+++ Input material +++

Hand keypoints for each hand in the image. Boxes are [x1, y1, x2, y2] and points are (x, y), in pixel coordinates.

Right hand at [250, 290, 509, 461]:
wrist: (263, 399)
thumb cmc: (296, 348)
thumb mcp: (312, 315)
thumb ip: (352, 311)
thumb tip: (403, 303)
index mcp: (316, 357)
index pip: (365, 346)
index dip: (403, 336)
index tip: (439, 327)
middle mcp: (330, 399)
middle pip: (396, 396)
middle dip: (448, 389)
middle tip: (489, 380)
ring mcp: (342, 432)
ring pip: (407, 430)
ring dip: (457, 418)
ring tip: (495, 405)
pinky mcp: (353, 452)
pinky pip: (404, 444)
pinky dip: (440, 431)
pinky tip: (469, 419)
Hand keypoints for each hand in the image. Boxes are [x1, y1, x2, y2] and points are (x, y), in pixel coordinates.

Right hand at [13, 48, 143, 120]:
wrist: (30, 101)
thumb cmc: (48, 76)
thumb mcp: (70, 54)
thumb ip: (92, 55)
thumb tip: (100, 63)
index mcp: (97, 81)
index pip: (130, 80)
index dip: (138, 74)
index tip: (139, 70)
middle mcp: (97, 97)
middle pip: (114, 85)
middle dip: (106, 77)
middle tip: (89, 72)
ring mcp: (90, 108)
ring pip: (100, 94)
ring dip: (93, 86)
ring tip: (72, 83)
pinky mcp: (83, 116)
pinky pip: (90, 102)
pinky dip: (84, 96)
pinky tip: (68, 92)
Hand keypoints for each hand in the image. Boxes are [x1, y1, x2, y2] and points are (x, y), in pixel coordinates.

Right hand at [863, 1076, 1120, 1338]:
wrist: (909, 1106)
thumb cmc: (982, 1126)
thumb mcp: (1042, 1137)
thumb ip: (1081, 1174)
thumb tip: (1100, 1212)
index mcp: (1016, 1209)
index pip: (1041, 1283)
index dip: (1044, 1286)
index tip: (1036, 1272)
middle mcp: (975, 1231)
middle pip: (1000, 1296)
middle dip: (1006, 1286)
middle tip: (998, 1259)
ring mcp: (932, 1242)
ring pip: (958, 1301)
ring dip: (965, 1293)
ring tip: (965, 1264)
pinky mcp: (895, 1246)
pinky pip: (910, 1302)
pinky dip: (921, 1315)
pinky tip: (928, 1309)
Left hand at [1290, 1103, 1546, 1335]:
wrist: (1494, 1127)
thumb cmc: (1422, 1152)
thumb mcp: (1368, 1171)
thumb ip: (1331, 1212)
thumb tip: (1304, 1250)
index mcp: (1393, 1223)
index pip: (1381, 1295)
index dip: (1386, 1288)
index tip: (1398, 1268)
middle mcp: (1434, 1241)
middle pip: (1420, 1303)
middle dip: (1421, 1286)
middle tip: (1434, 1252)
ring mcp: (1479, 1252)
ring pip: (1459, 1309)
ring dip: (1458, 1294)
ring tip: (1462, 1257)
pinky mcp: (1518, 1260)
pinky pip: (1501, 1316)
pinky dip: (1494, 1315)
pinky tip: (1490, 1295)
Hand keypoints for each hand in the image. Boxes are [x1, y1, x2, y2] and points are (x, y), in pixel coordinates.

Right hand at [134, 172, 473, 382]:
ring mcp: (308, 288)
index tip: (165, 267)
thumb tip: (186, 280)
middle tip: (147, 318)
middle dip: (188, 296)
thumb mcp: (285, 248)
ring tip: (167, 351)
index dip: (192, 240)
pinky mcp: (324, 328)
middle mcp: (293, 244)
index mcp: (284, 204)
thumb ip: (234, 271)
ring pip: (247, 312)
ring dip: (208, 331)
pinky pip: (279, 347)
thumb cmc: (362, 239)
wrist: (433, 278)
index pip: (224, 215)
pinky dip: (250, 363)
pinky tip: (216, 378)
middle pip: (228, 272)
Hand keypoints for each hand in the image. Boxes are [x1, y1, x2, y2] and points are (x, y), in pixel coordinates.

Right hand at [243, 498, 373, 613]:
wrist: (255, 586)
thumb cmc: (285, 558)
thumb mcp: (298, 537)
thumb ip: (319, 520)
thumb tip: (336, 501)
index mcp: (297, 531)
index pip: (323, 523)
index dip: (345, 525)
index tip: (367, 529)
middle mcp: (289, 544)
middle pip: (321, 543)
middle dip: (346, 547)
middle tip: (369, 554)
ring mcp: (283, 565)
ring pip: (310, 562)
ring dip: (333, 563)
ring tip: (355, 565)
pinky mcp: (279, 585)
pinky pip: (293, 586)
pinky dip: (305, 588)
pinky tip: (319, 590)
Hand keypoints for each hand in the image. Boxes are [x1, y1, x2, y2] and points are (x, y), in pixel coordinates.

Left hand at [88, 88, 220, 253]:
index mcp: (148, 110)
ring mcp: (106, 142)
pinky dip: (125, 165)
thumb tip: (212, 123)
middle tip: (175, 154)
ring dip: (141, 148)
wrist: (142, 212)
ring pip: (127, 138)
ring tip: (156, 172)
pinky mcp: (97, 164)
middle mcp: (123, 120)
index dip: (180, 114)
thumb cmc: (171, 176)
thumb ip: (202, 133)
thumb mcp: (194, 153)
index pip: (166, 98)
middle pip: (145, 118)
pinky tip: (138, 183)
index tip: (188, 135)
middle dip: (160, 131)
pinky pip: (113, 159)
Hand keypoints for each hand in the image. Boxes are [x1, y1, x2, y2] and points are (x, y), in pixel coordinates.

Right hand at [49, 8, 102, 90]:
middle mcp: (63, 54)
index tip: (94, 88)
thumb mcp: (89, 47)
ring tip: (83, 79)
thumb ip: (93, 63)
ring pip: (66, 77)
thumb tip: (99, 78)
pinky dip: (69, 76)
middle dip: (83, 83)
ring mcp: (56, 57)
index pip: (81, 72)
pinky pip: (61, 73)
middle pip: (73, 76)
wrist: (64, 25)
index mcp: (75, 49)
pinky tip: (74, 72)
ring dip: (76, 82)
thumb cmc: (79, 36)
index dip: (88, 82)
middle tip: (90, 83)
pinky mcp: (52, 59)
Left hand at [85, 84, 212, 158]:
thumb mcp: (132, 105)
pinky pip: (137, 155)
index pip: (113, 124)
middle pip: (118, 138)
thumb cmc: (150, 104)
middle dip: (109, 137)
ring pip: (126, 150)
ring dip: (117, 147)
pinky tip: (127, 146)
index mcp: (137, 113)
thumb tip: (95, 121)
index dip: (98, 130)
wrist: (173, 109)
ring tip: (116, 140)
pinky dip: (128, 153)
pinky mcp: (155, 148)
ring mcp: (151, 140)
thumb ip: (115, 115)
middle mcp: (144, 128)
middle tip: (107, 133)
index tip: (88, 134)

+++

### [The task]
Repeat exactly the lines of the listing above, from the one with "ring dip: (141, 148)" down to the one with "thumb tip: (99, 78)"; both of those lines belong in the range.

### [Written reply]
ring dip: (141, 148)
wrist: (142, 212)
ring pip: (127, 138)
ring tip: (156, 172)
pinky mcp: (97, 164)
middle mcp: (123, 120)
index dip: (180, 114)
thumb cmc: (171, 176)
thumb ip: (202, 133)
thumb mcp: (194, 153)
index pip: (166, 98)
middle pip: (145, 118)
pinky tip: (138, 183)
index tip: (188, 135)
middle dip: (160, 131)
pinky pip: (113, 159)
Hand keypoints for each hand in the image. Boxes are [x1, y1, x2, y2] and points are (x, y), in pixel coordinates.

Right hand at [49, 8, 102, 90]:
middle mcp: (63, 54)
index tip: (94, 88)
thumb mcp: (89, 47)
ring tip: (83, 79)
thumb ip: (93, 63)
ring pip: (66, 77)
thumb tip: (99, 78)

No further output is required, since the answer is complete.